Électricité : ce qui attend les Français

La sortie des énergies fossiles impose une électrification rapide et massive des usages. Pour soutenir le réseau dans cette grande bascule, les Français seront de plus en plus incités à déplacer leur consommation.
(Crédits : latribune.fr)

Fini le temps de l'électricité abondante, accessible au même prix et à n'importe quelle heure de la journée ? L'hiver dernier, pris de court par le risque imminent de coupures, le gouvernement avait appelé les ménages à la « responsabilité », les encourageant à reporter leur consommation en cas de tension sur l'approvisionnement. Chacun découvrait alors la campagne de communication « Je baisse, j'éteins, je décale » et l'application mobile Ecowatt, censée donner des indications sur l'état du réseau grâce à des signaux vert, orange ou rouge.

Version améliorée d'Ecowatt

Mais comme souvent, la crise a fait figure d'accélérateur. Plutôt que de se cantonner à des mesures d'urgence liées à la faible disponibilité du nucléaire, il s'agissait également de se préparer à la transition énergétique, dont les effets se font déjà sentir. Au Réseau de transport d'électricité (RTE), l'organisme chargé d'équilibrer à tout moment l'offre et la demande, on s'apprête à relancer une version améliorée d'Ecowatt pour cet hiver, alors même que le gestionnaire promet des risques « moindres » de coupure grâce à une situation « favorable ». Preuve s'il en fallait que le système énergétique a d'ores et déjà basculé dans une nouvelle ère, où le consommateur sera bien davantage mis à contribution.

_Travail demandé_
(1) Dans l'article sur l'électricité, de quelles couleurs peuvent être les signaux de l'application Ecowatt ?
(2) Recopiez de l'article sur l'électricité tout ce qui va de « (Crédits : latribune.fr) » jusqu'à « orange ou rouge. ».

_Données brutes_
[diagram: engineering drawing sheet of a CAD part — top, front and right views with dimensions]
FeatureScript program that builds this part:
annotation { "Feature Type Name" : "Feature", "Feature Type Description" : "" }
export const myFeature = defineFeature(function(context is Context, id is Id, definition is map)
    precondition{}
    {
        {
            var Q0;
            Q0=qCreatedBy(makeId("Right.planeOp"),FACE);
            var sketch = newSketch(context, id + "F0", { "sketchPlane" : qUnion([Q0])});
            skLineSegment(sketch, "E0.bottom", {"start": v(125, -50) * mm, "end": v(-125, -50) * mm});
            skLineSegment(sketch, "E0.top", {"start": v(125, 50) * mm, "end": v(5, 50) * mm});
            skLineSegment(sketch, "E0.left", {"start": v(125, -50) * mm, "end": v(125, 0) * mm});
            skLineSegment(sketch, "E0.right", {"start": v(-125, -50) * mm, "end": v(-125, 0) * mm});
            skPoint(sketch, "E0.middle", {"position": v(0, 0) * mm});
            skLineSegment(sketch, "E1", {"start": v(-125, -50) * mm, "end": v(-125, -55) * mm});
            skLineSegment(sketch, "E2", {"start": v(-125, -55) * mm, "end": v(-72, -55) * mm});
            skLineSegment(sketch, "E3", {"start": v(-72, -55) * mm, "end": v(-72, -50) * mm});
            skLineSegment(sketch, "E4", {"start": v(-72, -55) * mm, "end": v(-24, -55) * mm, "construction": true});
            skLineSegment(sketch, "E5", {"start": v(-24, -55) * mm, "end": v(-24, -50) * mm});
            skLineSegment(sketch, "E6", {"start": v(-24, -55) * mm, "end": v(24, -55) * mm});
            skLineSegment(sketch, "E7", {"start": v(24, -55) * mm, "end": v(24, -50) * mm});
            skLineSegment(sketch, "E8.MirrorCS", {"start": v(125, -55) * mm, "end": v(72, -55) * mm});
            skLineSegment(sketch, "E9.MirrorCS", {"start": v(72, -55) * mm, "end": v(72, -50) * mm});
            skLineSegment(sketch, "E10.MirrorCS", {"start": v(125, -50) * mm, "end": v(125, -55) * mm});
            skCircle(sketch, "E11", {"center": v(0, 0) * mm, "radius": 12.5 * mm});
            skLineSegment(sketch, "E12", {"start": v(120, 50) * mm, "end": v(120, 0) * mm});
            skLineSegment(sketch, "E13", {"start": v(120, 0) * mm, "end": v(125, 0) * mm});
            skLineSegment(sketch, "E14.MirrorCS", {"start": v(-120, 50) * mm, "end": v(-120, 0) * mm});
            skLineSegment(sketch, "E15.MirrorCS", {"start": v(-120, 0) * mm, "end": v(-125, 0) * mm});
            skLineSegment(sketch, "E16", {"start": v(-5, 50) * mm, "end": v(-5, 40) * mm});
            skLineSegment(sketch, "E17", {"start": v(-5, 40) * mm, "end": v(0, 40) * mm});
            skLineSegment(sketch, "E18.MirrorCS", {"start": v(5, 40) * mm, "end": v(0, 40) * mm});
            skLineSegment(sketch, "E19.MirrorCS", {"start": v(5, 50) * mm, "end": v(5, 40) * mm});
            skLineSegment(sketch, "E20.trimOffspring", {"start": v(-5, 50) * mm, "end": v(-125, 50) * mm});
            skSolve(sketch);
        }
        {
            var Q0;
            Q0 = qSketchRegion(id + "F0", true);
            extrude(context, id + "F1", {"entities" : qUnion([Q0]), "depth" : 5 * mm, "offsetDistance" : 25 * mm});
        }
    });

_Corrigé_
(1) Vert, orange ou rouge.

(2)
(Crédits : latribune.fr)

Fini le temps de l'électricité abondante, accessible au même prix et à n'importe quelle heure de la journée ? L'hiver dernier, pris de court par le risque imminent de coupures, le gouvernement avait appelé les ménages à la « responsabilité », les encourageant à reporter leur consommation en cas de tension sur l'approvisionnement. Chacun découvrait alors la campagne de communication « Je baisse, j'éteins, je décale » et l'application mobile Ecowatt, censée donner des indications sur l'état du réseau grâce à des signaux vert, orange ou rouge.